Sunday Evening at St Mark's Cathedral, Seattle

Sunday night Compline in St Mark's cathedral in Seattle: it is the same this Sunday evening as it has been every Sunday evening for more than fifty years. Just before 9 PM, dozens of twenty-somethings gather outside the great west doors. Among them are university students, street people, young professionals. There is a sprinkling of older people, but the vast majority of the crowd is under thirty-five years of age.

As soon as the doors open, they file quietly into the semi-darkness to find places in the pews, sitting on the floor along the walls, sprawling in the sanctuary. The crowd continues to pour through the west doors in a seemingly endless stream until the great space is nearly full. As the people gather, the silence seems to grow, not diminish. There are a few whispers, but most people are content to let the silence seep into their bones. Cell phones are off; iPods unplugged. There are no signs asking for silence, no officious ushers, no clergy smiling tightly through their teeth.

At 9:30 a door opens to the right of the altar and a robed choir files in, pacing the length of the cathedral to stand at one side under the organ loft where they cannot be seen. Their leader sounds a note, and a clear unaccompanied tenor voice spins the opening line of the ancient service of Compline into the reverberating darkness. Another voice answers, complementing the silence. The choir picks up the ancient Gregorian rhythm of the psalms. The group sing a motet; a solo voice chants final prayers. The choir files out the way it came in.

When the choir has disappeared, the huge congregation sits motionless in the stillness, reluctant to move. The moment passes; people begin to get up and leave, their movements languid and gentle, as if waking from sleep. Some stretch and yawn. Many hold hands. At the west door two greeters stand with collection bowls, but their focus is welcome, not money. Scraps of conversation float by, "Mystical.... healing.... peaceful.... mysterious....." The half hour long service has been broadcast on the radio, silence and all, to a listening audience of more than 100,000 people, supplemented by unknown numbers tuned in on the internet.

It would not do to analyse this weekly phenomenon too closely but it is perhaps significant that the person who began it was a musician, a cathedral organist imbued with the play of sound and silence, and the resonance of stillness. It was a stroke of luck that the cathedral clergy refused to participate (perhaps they thought a lay-founded service was beneath them); it would now be inappropriate for them to do so. Whatever the motives, those who have continued the tradition have created an environment that has enormous respect for the innate ritual sense of the ordinary person.
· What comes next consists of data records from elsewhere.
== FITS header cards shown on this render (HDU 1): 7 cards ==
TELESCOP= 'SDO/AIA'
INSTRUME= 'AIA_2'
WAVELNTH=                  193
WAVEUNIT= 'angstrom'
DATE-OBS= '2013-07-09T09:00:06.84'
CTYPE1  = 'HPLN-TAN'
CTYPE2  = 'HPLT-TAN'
It was this respect that was lacking two Sundays ago at the event that was so upsetting to the congregation, young and old alike. Beyond that particular event, however, Sundays in general are tough for a lot of people; Sunday afternoon is the haunt of "the noon-day devil". There is no reason that the fine speakers whom I have not gone to hear because of the raucous context could not make their presentations in the context of Compline in the St Mark's Cathedral fashion. Their remarks could be spoken in the semi-dark—forget the dais and the show-biz razzle dazzle.
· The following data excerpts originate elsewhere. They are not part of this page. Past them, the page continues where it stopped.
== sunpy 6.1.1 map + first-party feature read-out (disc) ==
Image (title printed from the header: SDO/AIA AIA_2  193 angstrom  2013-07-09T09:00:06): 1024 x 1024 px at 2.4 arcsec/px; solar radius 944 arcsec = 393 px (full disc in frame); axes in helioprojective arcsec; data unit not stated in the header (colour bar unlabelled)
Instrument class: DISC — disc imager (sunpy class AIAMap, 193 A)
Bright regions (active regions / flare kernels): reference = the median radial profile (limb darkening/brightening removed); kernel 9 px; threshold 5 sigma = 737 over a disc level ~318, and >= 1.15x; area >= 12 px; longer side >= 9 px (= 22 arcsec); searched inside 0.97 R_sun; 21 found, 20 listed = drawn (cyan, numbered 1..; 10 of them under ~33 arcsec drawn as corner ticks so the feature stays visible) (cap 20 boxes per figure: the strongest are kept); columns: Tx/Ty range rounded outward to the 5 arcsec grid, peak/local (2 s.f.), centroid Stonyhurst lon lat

As St Mark's has demonstrated, there is a real need for something like this on Sunday evenings. One would be forgiven for wondering why other churches have not taken a page from St Mark's book—but in these deaf and competitive days, that is probably too much to hope for.
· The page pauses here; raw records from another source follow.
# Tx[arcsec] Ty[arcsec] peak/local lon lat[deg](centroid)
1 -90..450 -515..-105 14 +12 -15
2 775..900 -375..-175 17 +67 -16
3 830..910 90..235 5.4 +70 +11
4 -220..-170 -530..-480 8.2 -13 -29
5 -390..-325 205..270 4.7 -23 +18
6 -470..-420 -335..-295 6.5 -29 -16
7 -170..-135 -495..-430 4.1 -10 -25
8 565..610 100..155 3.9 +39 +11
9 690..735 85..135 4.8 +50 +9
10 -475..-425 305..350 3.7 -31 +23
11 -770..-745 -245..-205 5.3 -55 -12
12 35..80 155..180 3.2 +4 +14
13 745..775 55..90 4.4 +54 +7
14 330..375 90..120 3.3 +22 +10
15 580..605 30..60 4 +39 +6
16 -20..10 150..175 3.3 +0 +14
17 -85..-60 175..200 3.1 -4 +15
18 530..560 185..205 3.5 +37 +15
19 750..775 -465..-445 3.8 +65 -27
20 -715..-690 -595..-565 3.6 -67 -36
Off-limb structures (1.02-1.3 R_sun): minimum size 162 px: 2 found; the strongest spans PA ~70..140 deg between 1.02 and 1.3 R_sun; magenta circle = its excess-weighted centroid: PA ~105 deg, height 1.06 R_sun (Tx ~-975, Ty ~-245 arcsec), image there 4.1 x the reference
This blog post is dedicated to the memory of Steve Hartwell, who for a time was Brother Isaac, SSF. Steve died last Saturday morning, the 21st of May, 2011. Along with his partner Ray, who survives him, he was one of the greeters mentioned in the above description, a pillar of St Mark's. He was multi-talented: vestment-maker, master of ceremonies, above all a kind and generous friend to anyone who came to the cathedral, and, in his private life, hospitable and generous almost to a fault. He would not have seen himself in this way, but his entire life was self-gift. He wanted to make people comfortable with God, helping to ensure that the worship had dignity, and flow, and beauty without being oppressive or pompous or kitsch. He was no stranger to suffering, and provided comfort to people without number. He will be sorely missed.


Blogger Ken Peterson said...

Thank you for your lovely tribute to Steve Hartwell. I hope to do the same in my next blog posting to Thanks - Ken Peterson

11:50 pm, May 25, 2011  
Blogger Bo said...

Beautiful piece: sorry to hear about your friend.